明知婚姻是假的还拿出来说,妥妥的胜之不武。

奶奶是典型的吃瓜群众欢乐多,“应该的应该的,这么大的喜事,惩罚又算什么。”

戎谧被迫夹起鸡腿,吃得像慷慨就义,不知道的还以为在吃□□。

一直注视的付允书忍不住露出笑容。

戎宣早就察觉到他的视线,蹙眉道:“怎么?”

付允书摇了摇头,“您对他真好。”

他小时候多么渴望父亲能送他去上学,多么想父亲来开家长会,想在生日时收到父亲的礼物。这些付羽君都有,可他没有。

其他家庭也是这样吗?家里有两个孩子的话,把其中一个看得像宝,另一个看得像草。

他好奇,所以喜欢观察别的父子相处。

看多了才知道,原来是不对的。原来他与付捷的关系,是畸形的。

付允书早就接受了,粲然一笑,“您和戎谧是我见过关系最好的父子。”

“臭小子,看到没!人家都知道我对你好,就你这个不听话的,一天到晚和我呛,像话吗?你都不知道有我这样的爹,别人多么羡慕。”

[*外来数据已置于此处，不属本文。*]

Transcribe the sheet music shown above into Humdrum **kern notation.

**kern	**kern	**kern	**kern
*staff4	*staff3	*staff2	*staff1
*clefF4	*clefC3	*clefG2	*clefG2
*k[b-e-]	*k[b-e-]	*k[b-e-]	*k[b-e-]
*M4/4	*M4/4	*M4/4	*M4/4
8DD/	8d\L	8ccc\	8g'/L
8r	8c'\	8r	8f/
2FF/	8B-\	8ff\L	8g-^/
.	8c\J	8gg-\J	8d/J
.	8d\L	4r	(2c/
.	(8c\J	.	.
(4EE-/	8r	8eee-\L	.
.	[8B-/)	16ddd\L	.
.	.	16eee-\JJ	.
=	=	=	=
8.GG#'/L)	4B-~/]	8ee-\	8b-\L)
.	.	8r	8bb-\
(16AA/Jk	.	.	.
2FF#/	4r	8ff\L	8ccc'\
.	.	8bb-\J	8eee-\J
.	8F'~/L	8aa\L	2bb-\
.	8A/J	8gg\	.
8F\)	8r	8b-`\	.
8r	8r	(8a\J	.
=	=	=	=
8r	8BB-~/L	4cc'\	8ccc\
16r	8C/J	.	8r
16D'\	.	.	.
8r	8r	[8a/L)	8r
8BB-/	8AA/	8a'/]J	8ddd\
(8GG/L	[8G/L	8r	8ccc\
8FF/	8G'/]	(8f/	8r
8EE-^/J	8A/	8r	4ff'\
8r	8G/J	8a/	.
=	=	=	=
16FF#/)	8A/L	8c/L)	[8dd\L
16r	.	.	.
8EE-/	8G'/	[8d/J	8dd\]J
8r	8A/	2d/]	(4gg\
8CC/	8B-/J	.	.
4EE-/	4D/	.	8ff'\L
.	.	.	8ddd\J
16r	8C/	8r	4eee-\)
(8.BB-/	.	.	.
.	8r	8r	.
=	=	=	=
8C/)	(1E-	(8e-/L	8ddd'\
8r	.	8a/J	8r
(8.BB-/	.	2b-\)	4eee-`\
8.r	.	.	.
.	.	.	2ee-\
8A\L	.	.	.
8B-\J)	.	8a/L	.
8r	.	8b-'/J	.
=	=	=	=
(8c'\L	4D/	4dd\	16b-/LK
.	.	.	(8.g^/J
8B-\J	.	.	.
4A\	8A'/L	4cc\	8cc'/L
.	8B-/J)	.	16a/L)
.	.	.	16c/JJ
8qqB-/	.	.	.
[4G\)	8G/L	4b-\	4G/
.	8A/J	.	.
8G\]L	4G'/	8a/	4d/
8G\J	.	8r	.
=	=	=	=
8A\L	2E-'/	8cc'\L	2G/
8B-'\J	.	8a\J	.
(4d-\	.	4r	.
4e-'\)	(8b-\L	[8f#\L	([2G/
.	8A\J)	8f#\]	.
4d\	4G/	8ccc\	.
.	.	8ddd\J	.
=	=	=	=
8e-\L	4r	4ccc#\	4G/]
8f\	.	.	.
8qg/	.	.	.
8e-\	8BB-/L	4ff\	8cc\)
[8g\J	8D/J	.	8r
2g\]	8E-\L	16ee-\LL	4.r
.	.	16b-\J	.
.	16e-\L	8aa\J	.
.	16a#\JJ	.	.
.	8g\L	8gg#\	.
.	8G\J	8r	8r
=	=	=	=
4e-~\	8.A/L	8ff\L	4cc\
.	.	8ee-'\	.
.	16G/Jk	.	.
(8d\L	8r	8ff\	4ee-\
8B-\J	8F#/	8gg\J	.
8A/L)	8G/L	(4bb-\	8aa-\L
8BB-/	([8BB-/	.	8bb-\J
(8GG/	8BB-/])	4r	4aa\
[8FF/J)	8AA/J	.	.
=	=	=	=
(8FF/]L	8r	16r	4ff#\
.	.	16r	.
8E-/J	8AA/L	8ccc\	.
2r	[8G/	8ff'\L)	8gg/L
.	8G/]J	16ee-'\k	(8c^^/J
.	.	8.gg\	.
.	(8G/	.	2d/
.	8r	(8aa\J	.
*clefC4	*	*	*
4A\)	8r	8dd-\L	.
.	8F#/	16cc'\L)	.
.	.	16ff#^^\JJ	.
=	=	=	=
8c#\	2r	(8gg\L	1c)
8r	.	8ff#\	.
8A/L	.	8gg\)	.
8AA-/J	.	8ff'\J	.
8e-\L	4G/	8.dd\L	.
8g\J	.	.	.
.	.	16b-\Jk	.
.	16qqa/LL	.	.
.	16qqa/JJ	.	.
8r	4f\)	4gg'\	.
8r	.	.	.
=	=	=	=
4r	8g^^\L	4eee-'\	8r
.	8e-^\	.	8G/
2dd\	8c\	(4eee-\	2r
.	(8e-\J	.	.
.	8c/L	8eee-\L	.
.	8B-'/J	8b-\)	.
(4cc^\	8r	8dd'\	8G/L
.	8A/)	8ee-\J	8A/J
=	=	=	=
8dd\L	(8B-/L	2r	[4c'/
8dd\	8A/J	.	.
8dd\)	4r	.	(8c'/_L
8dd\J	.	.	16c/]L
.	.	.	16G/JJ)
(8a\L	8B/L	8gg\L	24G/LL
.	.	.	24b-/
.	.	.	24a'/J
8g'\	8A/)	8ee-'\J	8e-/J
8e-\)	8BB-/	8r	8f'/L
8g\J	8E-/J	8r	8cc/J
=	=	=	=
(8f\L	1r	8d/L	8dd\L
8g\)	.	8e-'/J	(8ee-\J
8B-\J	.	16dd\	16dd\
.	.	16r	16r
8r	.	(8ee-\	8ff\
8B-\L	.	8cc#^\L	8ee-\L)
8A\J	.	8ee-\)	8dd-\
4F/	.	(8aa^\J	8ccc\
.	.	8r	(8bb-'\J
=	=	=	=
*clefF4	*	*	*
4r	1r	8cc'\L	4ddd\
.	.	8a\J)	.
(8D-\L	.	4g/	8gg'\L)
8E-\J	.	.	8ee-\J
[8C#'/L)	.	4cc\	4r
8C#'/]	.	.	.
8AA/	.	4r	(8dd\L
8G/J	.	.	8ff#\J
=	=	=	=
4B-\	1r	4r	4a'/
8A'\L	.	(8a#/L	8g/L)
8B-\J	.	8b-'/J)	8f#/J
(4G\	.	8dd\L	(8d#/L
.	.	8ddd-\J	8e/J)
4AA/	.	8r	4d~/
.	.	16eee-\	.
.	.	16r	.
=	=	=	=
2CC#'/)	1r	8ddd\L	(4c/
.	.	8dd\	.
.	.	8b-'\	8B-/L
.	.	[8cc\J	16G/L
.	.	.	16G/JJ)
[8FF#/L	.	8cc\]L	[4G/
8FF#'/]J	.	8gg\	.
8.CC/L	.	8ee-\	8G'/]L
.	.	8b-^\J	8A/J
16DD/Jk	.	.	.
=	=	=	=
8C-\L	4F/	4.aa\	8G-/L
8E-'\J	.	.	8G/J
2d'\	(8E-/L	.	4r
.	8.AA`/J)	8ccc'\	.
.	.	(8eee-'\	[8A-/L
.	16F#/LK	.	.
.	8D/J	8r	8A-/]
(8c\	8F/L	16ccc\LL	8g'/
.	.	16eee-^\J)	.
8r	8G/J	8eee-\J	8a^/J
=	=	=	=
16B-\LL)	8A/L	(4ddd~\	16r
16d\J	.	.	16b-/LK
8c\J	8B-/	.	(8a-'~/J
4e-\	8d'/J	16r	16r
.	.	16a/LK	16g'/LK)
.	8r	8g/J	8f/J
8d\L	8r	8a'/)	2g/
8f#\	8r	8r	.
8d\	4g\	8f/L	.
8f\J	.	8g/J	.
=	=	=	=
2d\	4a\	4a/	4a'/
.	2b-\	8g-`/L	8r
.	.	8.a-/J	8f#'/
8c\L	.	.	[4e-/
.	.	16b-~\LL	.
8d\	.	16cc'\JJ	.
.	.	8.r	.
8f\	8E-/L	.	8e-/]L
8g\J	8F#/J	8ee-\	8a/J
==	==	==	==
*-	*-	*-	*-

戎宣光明正大地把注意力放在付允书身上,见他坐姿端正,吃饭不疾不徐,脸上总是带着笑,心中大为赞赏。

奶奶不拘小节,喜欢吃饭时聊天,年纪大了,格外啰嗦。

每次她说话,付允书的头都微微偏着,停下手中的动作,是认真倾听的姿态。不仅如此,他会用公筷把肉撕成小块,夹给奶奶吃,让她又能说,又不耽误吃。

自己这个儿子都受不了母亲的唠叨,付允书这么小的年轻人却可以。

戎宣在商场沉浮多年,眼光老辣,能看出付允书对母亲的耐心不是假装。也能从他夸赞父子俩关系好的话语中,听出暗含的失落与期盼。

付捷那个废物,把好好的儿子糟蹋成什么样了。

戎谧从小早熟,不苟言笑,戎宣这个当父亲的当然爱儿子,但也喜欢乖巧有礼的孩子。

付允书不仅懂礼,温柔又镇定,骨子里还有种不随境遇改变的坚定。

越看越让人欣赏喜欢。

吃完饭,戎宣拿出一把钥匙。

付允书不解。

“凝竹说你还在念书,大学城那边有套房子,就当是给你的见面礼。面积只有两百多平,凑合住吧。”

什么叫只有两百多平?以大学城周边的房价来算,那至少是一千多万!

付允书还没从他的凡尔赛发言中回过神,戎宣给柯叔打了个手势,柯叔拿出一大串豪车钥匙。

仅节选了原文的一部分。